Volley Bayonet & Glory Wing Scale

Had a chance to play a game with my friend Ed using his new revisions to Volley, Bayonet & Glory.  We played two infantry brigades and one cavalry brigade per side.  The game plays very realistically and I think it is the best rules set that I have ever played for Brigade/Division Napoleonic's.

The table was 6 feet wide and 4 feet deep.  This was set up as a Spain scenario so there was only minimal terrain.  We were basically fighting over a small town with a well at a crossroads in the center of the table.

I moved forward very aggressively and ended up beating Ed to the village center.  I garrisoned the built up area with a stand of infantry and supported it with the rest of one battalion.  There was another battalion on the flank.  On his part of turn two Ed counter-attacked my forces in the village and ended up knocking me out of the built up area.  He occupied the village with his own infantry stand and he would stay there for the rest of the game.  I launched at least four separate counter-attacks of my own, but to no avail.

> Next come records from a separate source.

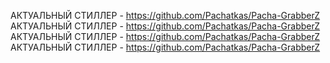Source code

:АКТУАЛЬНЫЙ СТИЛЛЕР - https://github.com/Pachatkas/Pacha-GrabberZ
АКТУАЛЬНЫЙ СТИЛЛЕР - https://github.com/Pachatkas/Pacha-GrabberZ
АКТУАЛЬНЫЙ СТИЛЛЕР - https://github.com/Pachatkas/Pacha-GrabberZ
АКТУАЛЬНЫЙ СТИЛЛЕР - https://github.com/Pachatkas/Pacha-GrabberZ
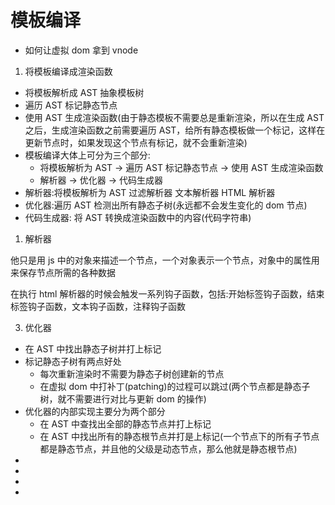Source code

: <!--
 * @Author: your name
 * @Date: 2021-10-21 15:26:05
 * @LastEditTime: 2022-03-28 14:53:56
 * @LastEditors: Please set LastEditors
 * @Description: 打开koroFileHeader查看配置 进行设置: https://github.com/OBKoro1/koro1FileHeader/wiki/%E9%85%8D%E7%BD%AE
 * @FilePath: \Front-end development learning\document\notes\study notes\vue\深入浅出vue\part_03.md
-->

# 模板编译

- 如何让虚拟 dom 拿到 vnode

1. 将模板编译成渲染函数

- 将模板解析成 AST 抽象模板树
- 遍历 AST 标记静态节点
- 使用 AST 生成渲染函数(由于静态模板不需要总是重新渲染，所以在生成 AST 之后，生成渲染函数之前需要遍历 AST，给所有静态模板做一个标记，这样在更新节点时，如果发现这个节点有标记，就不会重新渲染)
- 模板编译大体上可分为三个部分:
  - 将模板解析为 AST -> 遍历 AST 标记静态节点 -> 使用 AST 生成渲染函数
  - 解析器 -> 优化器 -> 代码生成器
- 解析器:将模板解析为 AST
  过滤解析器
  文本解析器
  HTML 解析器
- 优化器:遍历 AST 检测出所有静态子树(永远都不会发生变化的 dom 节点)
- 代码生成器: 将 AST 转换成渲染函数中的内容(代码字符串)

1. 解析器

他只是用 js 中的对象来描述一个节点，一个对象表示一个节点，对象中的属性用来保存节点所需的各种数据

在执行 html 解析器的时候会触发一系列钩子函数，包括:开始标签钩子函数，结束标签钩子函数，文本钩子函数，注释钩子函数

3. 优化器

- 在 AST 中找出静态子树并打上标记
- 标记静态子树有两点好处
  - 每次重新渲染时不需要为静态子树创建新的节点
  - 在虚拟 dom 中打补丁(patching)的过程可以跳过(两个节点都是静态子树，就不需要进行对比与更新 dom 的操作)
- 优化器的内部实现主要分为两个部分
  - 在 AST 中查找出全部的静态节点并打上标记
  - 在 AST 中找出所有的静态根节点并打是上标记(一个节点下的所有子节点都是静态节点，并且他的父级是动态节点，那么他就是静态根节点)
-
-
-
-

On turn four Ed had me seriously on the run.  He had conducted some really effective cavalry attacks using the Brunswick Hussars and it looked like my right flank was about to give in.  Just when all looked bleak, one of the Polish battalions decided it was time for the Brunswickers to head home and destroyed one of the Hussar squadrons.  Combined with the threat of charges from the Provisional Dragoon Regiment, Ed started to consolidate his gains on the flank rather then pressing home further attacks.

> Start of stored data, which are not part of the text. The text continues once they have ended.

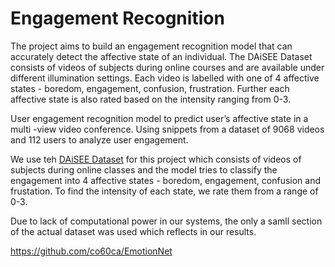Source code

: # Engagement Recognition


The project aims to build an engagement recognition model that can accurately detect the affective state of an individual. The DAiSEE Dataset consists of videos of subjects during online courses and are available under different illumination settings. Each video is labelled with one of 4 affective states - boredom, engagement, confusion, frustration. Further each affective state is also rated based on the intensity ranging from 0-3.

User engagement recognition model to predict user’s affective state in a multi -view video conference. Using snippets from a dataset of 9068 videos
and 112 users to analyze user engagement.

We use teh [DAiSEE Dataset](https://docs.activeloop.ai/datasets/daisee-dataset) for this project which consists of videos of subjects during online classes and the model tries to classify the engagement into 4 affective states - boredom, engagement, confusion and frustation. To find the intensity of each state, we rate them from a range of 0-3.

Due to lack of computational power in our systems, the only a samll section of the actual dataset was used which reflects in our results.


https://github.com/co60ca/EmotionNet
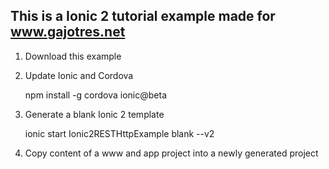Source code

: ## This is a Ionic 2 tutorial example made for www.gajotres.net

1. Download this example

2. Update Ionic and Cordova

    npm install -g cordova ionic@beta

3. Generate a blank Ionic 2 template

    ionic start Ionic2RESTHttpExample blank --v2

4. Copy content of a www and app project into a newly generated project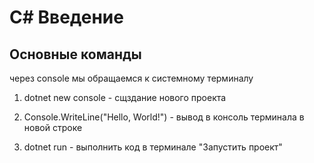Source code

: # C# Введение

## Основные команды

через console мы обращаемся к системному терминалу

1. dotnet new console - сщздание нового проекта

2. Console.WriteLine("Hello, World!") - вывод в консоль терминала в новой строке

3. dotnet run - выполнить код в терминале "Запустить проект"

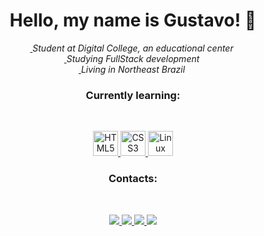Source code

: <h1 align="center">
  Hello, my name is Gustavo! 👋
</h1>

<p align="center">
  <a href="https://github.com/Gustavo-S-Nascimento" target="_blank">
    <img src="https://em-content.zobj.net/thumbs/120/sony/336/large-purple-circle_1f7e3.png" width="10" height="10">
  </a>
  <i>Student at Digital College, an educational center</i>
  <a href="https://github.com/Gustavo-S-Nascimento" target="_blank">
    <img src="https://em-content.zobj.net/thumbs/120/sony/336/large-purple-circle_1f7e3.png" width="10" height="10">
  </a>
  <br>
  <a href="https://github.com/Gustavo-S-Nascimento" target="_blank">
    <img src="https://em-content.zobj.net/thumbs/120/sony/336/large-purple-circle_1f7e3.png" width="10" height="10">
  </a>
  <i>Studying FullStack development</i>
  <a href="https://github.com/Gustavo-S-Nascimento" target="_blank">
    <img src="https://em-content.zobj.net/thumbs/120/sony/336/large-purple-circle_1f7e3.png" width="10" height="10">
  </a>
  <br>
  <a href="https://github.com/Gustavo-S-Nascimento" target="_blank">
    <img src="https://em-content.zobj.net/thumbs/120/sony/336/large-purple-circle_1f7e3.png" width="10" height="10">
  </a>
  <i>Living in Northeast Brazil</i>
  <a href="https://github.com/Gustavo-S-Nascimento" target="_blank">
    <img src="https://em-content.zobj.net/thumbs/120/sony/336/large-purple-circle_1f7e3.png" width="10" height="10">
  </a>
</p>

<h3 align="center">Currently learning:</h3>
<br>
<p align="center">
  <a href="https://github.com/Gustavo-S-Nascimento" target="_blank">
    <img src="https://cdn.jsdelivr.net/gh/devicons/devicon/icons/html5/html5-original.svg" width="40" height="40" alt="HTML5">
  </a>
  <a href="https://github.com/Gustavo-S-Nascimento" target="_blank">
    <img src="https://cdn.jsdelivr.net/gh/devicons/devicon/icons/css3/css3-original.svg" width="40" height="40" alt="CSS3">
  </a>
  <a href="https://github.com/Gustavo-S-Nascimento" target="_blank">
    <img src="https://cdn.jsdelivr.net/gh/devicons/devicon/icons/linux/linux-original.svg" width="40" height="40" alt="Linux">
  </a>
</p>

<h3 align="center">Contacts:</h3>
<br>
<p align="center">
  <a href="https://www.instagram.com/gu.santoz/" target="_blank">
    <img src="https://img.shields.io/badge/Instagram-blueviolet?style=for-the-badge&logo=instagram&logoColor=white" target="_blank">
  </a>
  <a href="mailto:Guga_Vine@outlook.com">
    <img src="https://img.shields.io/badge/Gmail-blueviolet?style=for-the-badge&logo=Gmail&logoColor=white" target="_blank">
  </a>
  <a href="https://discord.com/channels/@me/428358997188542465" target="_blank">
    <img src="https://img.shields.io/badge/Discord-blueviolet?style=for-the-badge&logo=discord&logoColor=white" target="_blank">
  </a>
  <a href="https://www.linkedin.com/in/gustavo-s-nascimento-dev/" target="_blank">
    <img src="https://img.shields.io/badge/LinkedIn-blueviolet?style=for-the-badge&logo=linkedin&logoColor=white" target="_blank">
  </a>
</p>
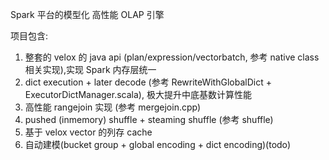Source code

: Spark 平台的模型化 高性能 OLAP 引擎

项目包含:
1. 整套的 velox 的 java api (plan/expression/vectorbatch, 参考 native class相关实现),实现 Spark 内存层统一
2. dict execution + later decode (参考 RewriteWithGlobalDict + ExecutorDictManager.scala), 极大提升中底基数计算性能
3. 高性能 rangejoin 实现 (参考 mergejoin.cpp)
4. pushed (inmemory) shuffle + steaming shuffle (参考 shuffle)
5. 基于 velox vector 的列存 cache
6. 自动建模(bucket group +  global encoding + dict encoding)(todo)
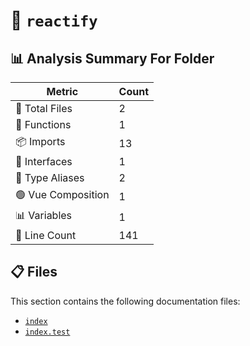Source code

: # 📁 `reactify`

## 📊 Analysis Summary For Folder

| Metric | Count |
|--------|-------|
| 📁 Total Files | 2 |
| 🔧 Functions | 1 |
| 📦 Imports | 13 |
| 📐 Interfaces | 1 |
| 📑 Type Aliases | 2 |
| 🟢 Vue Composition | 1 |
| 📊 Variables | 1 |
| 🔢 Line Count | 141 |


## 📋 Files

This section contains the following documentation files:

- [`index`](./index.md)
- [`index.test`](./index.test.md)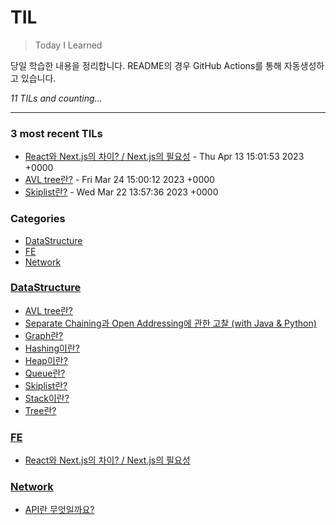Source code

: # TIL
> Today I Learned

당일 학습한 내용을 정리합니다.
README의 경우 GitHub Actions를 통해 자동생성하고 있습니다.

_11 TILs and counting..._

---

### 3 most recent TILs

- [React와 Next.js의 차이? / Next.js의 필요성](FE/React_vs_Next.js.md) - Thu Apr 13 15:01:53 2023 +0000
- [AVL tree란?](DataStructure/AVLtree.md) - Fri Mar 24 15:00:12 2023 +0000
- [Skiplist란?](DataStructure/Skiplist.md) - Wed Mar 22 13:57:36 2023 +0000

### Categories

- [DataStructure](#DataStructure)
- [FE](#FE)
- [Network](#Network)

### [DataStructure](#DataStructure)
- [AVL tree란?](DataStructure/AVLtree.md)
- [Separate Chaining과 Open Addressing에 관한 고찰 (with Java & Python)](DataStructure/Chaining_vs_OpenAddressing.md)
- [Graph란?](DataStructure/Graph.md)
- [Hashing이란?](DataStructure/HashTable.md)
- [Heap이란?](DataStructure/Heap(PriorityQueue).md)
- [Queue란?](DataStructure/Queue.md)
- [Skiplist란?](DataStructure/Skiplist.md)
- [Stack이란?](DataStructure/Stack.md)
- [Tree란?](DataStructure/Tree.md)

### [FE](#FE)
- [React와 Next.js의 차이? / Next.js의 필요성](FE/React_vs_Next.js.md)

### [Network](#Network)
- [API란 무엇일까요?](Network/RESTAPI.md)

[1]: https://simonwillison.net/2020/Apr/20/self-rewriting-readme/
[2]: https://github.com/jbranchaud/til
[3]: https://github.com/cflynn07/github-action-til-autoformat-readme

After turn five we faced each others lines and decided that there would be no further decisive attacks and called the game a minor victory for Ed.  He held the village, but couldn't finish me off.  I had been totally unable to move him off the crossroads.

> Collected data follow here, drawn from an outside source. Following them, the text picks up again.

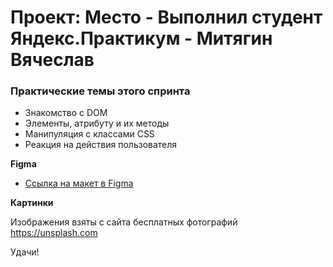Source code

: # Проект: Место - Выполнил студент Яндекс.Практикум - Митягин Вячеслав

### Практические темы этого спринта

* Знакомство с DOM
* Элементы, атрибуту и их методы
* Манипуляция с классами CSS
* Реакция на действия пользователя

**Figma**

* [Ссылка на макет в Figma](https://www.figma.com/file/2cn9N9jSkmxD84oJik7xL7/JavaScript.-Sprint-4?node-id=0%3A1)

**Картинки**

Изображения взяты с сайта бесплатных фотографий https://unsplash.com

Удачи!
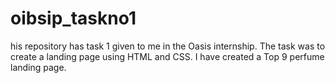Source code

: # oibsip_taskno1
his repository has task 1 given to me in the Oasis internship. The task was to create a landing page using HTML and CSS. I have created a Top 9 perfume landing page.
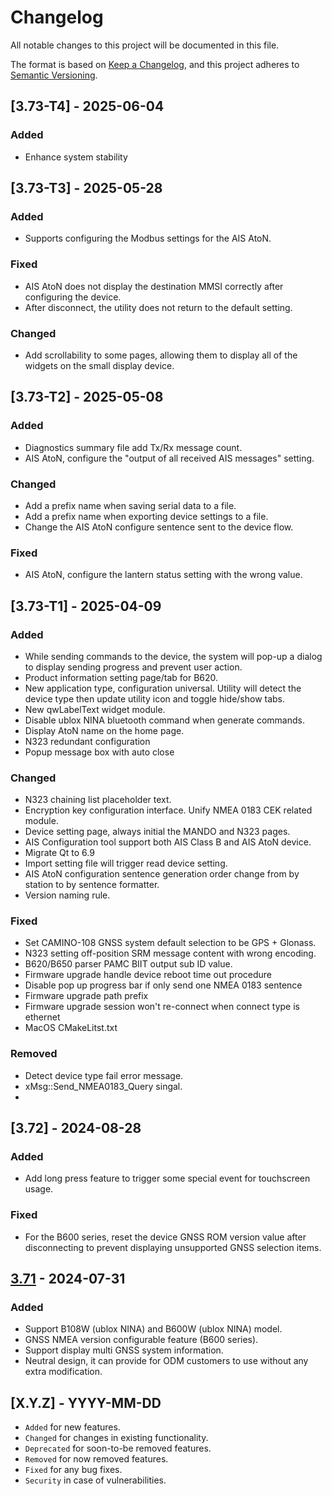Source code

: # Changelog

All notable changes to this project will be documented in this file.

The format is based on [Keep a Changelog](https://keepachangelog.com/en/1.1.0/),
and this project adheres to [Semantic Versioning](https://semver.org/spec/v2.0.0.html).

## [3.73-T4] - 2025-06-04

### Added

- Enhance system stability
  
## [3.73-T3] - 2025-05-28

### Added

- Supports configuring the Modbus settings for the AIS AtoN.

### Fixed

- AIS AtoN does not display the destination MMSI correctly after configuring the device.
- After disconnect, the utility does not return to the default setting.

### Changed

- Add scrollability to some pages, allowing them to display all of the widgets on the small display device.

## [3.73-T2] - 2025-05-08

### Added

- Diagnostics summary file add Tx/Rx message count.
- AIS AtoN, configure the "output of all received AIS messages" setting.

### Changed

- Add a prefix name when saving serial data to a file.
- Add a prefix name when exporting device settings to a file.
- Change the AIS AtoN configure sentence sent to the device flow.

### Fixed

- AIS AtoN, configure the lantern status setting with the wrong value.

## [3.73-T1] - 2025-04-09

### Added

- While sending commands to the device, the system will pop-up a dialog to display  sending progress and prevent user action.
- Product information setting page/tab for B620.
- New application type, configuration universal.
  Utility will detect the device type then update utility icon and toggle hide/show tabs.
- New qwLabelText widget module.
- Disable ublox NINA bluetooth command when generate commands.
- Display AtoN name on the home page.
- N323 redundant configuration
- Popup message box with auto close

### Changed

- N323 chaining list placeholder text.
- Encryption key configuration interface. Unify NMEA 0183 CEK related module.
- Device setting page, always initial the MANDO and N323 pages.
- AIS Configuration tool support both AIS Class B and AIS AtoN device.
- Migrate Qt to 6.9
- Import setting file will trigger read device setting.
- AIS AtoN configuration sentence generation order change from by station to by sentence formatter.
- Version naming rule.

### Fixed

- Set CAMINO-108 GNSS system default selection to be GPS + Glonass.
- N323 setting off-position SRM message content with wrong encoding.
- B620/B650 parser PAMC BIIT output sub ID value. 
- Firmware upgrade handle device reboot time out procedure
- Disable pop up progress bar if only send one NMEA 0183 sentence
- Firmware upgrade path prefix
- Firmware upgrade session won't re-connect when connect type is ethernet
- MacOS CMakeLitst.txt
 
### Removed

- Detect device type fail error message.
- xMsg::Send_NMEA0183_Query singal.
- 

## [3.72] - 2024-08-28

### Added

- Add long press feature to trigger some special event for touchscreen usage.

### Fixed

- For the B600 series, reset the device GNSS ROM version value after disconnecting to prevent displaying unsupported GNSS selection items. 

## [3.71] - 2024-07-31

### Added

- Support B108W (ublox NINA) and B600W (ublox NINA) model.
- GNSS NMEA version configurable feature (B600 series).
- Support display multi GNSS system information.
- Neutral design, it can provide for ODM customers to use without any extra modification.

## [X.Y.Z] - YYYY-MM-DD

- `Added` for new features.
- `Changed` for changes in existing functionality.
- `Deprecated` for soon-to-be removed features.
- `Removed` for now removed features.
- `Fixed` for any bug fixes.
- `Security` in case of vulnerabilities.

[3.71]: https://gitlab.base.alltekmarine.com/leslieyang/aisdev/-/tags/3.71
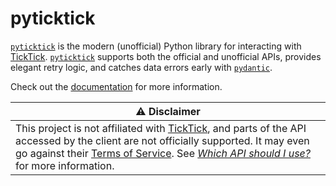 # pyticktick

[`pyticktick`](http://pyticktick.pretzer.io/) is the modern (unofficial) Python library for interacting with [TickTick](https://ticktick.com/home). [`pyticktick`](http://pyticktick.pretzer.io/) supports both the official and unofficial APIs, provides elegant retry logic, and catches data errors early with [`pydantic`](https://docs.pydantic.dev/latest/).

Check out the [documentation](https://pyticktick.pretzer.io/) for more information.

| :warning: Disclaimer                                                                                                                                                                                                                                                                                                                                                            |
| ------------------------------------------------------------------------------------------------------------------------------------------------------------------------------------------------------------------------------------------------------------------------------------------------------------------------------------------------------------------------------- |
| This project is not affiliated with [TickTick](https://ticktick.com/home), and parts of the API accessed by the client are not officially supported. It may even go against their [Terms of Service](https://ticktick.com/tos). See [_Which API should I use?_](https://pyticktick.pretzer.io/explanations/ticktick_api/two_apis/#which-api-should-i-use) for more information. |
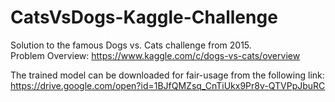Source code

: # CatsVsDogs-Kaggle-Challenge
Solution to the famous Dogs vs. Cats challenge from 2015. <br>
Problem Overview: https://www.kaggle.com/c/dogs-vs-cats/overview

The trained model can be downloaded for fair-usage from the following link: <br>
https://drive.google.com/open?id=1BJfQMZsq_CnTiUkx9Pr8v-QTVPpJbuRC
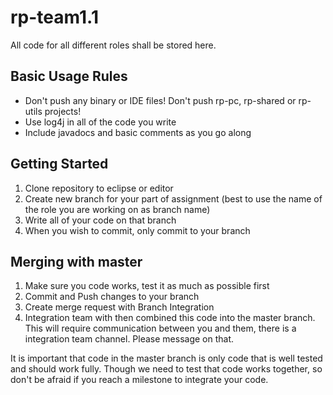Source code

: 
# rp-team1.1

All code for all different roles shall be stored here.

## Basic Usage Rules
 - Don't push any binary or IDE files! Don't push rp-pc, rp-shared or rp-utils projects!
 - Use log4j in all of the code you write
 - Include javadocs and basic comments as you go along

## Getting Started
1. Clone repository to eclipse or editor
2. Create new branch for your part of assignment (best to use the name of the role you are working on as branch name)
3. Write all of your code on that branch
4. When you wish to commit, only commit to your branch

## Merging with master
1. Make sure you code works, test it as much as possible first
2. Commit and Push changes to your branch
3. Create merge request with Branch Integration
4. Integration team with then combined this code into the master branch. This will require communication between you and them, there is a integration team channel. Please message on that.

It is important that code in the master branch is only code that is well tested and should work fully. Though we need to test that code works together, so don't be afraid if you reach a milestone to integrate your code.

Here are a photos that I took at the start of the game.

The battle lines face off across the table.  The French are in the foreground and the British/Allies in the back ground.  The village and crossroads that were the focal point of the battle are in the center of the photo.

The first (and only successful) French assault on the village.  I have pushed the British out of the built up area and garrisoned the town with my troops.  Looks like a pretty strong position.  But Ed needed only one turn to counter-attack and throw me out of the town.

Here are the results of Ed's counter-attack.  The 41st Foot has occupied the built-up area and there they would stay for the remainder of the game.

The brightest incident for the French was the charge of this squadron of the provisional dragoon regiment.  In a solo charge against the Swiss Regiment de Mueron (unstoppable until that point) the dragoons sent the Swiss packing!  This one action allowed the French and Polish units behind them to reorganize and stabilize what had been a very confused situation up to that point.

The Swiss at the end of their retreat from the dragoons (top center).  British artillery has reinforced the 41st Foot in the village.  The Brunswick Lieb battalion is on the right in a position to protect the Swiss and support the rear of the artillery.

Overall, this was a great game and I can't wait to play the rules set again soon!

1 comment:

Ed M said...

Thanks for having me over, Mark. It was a great day (and game).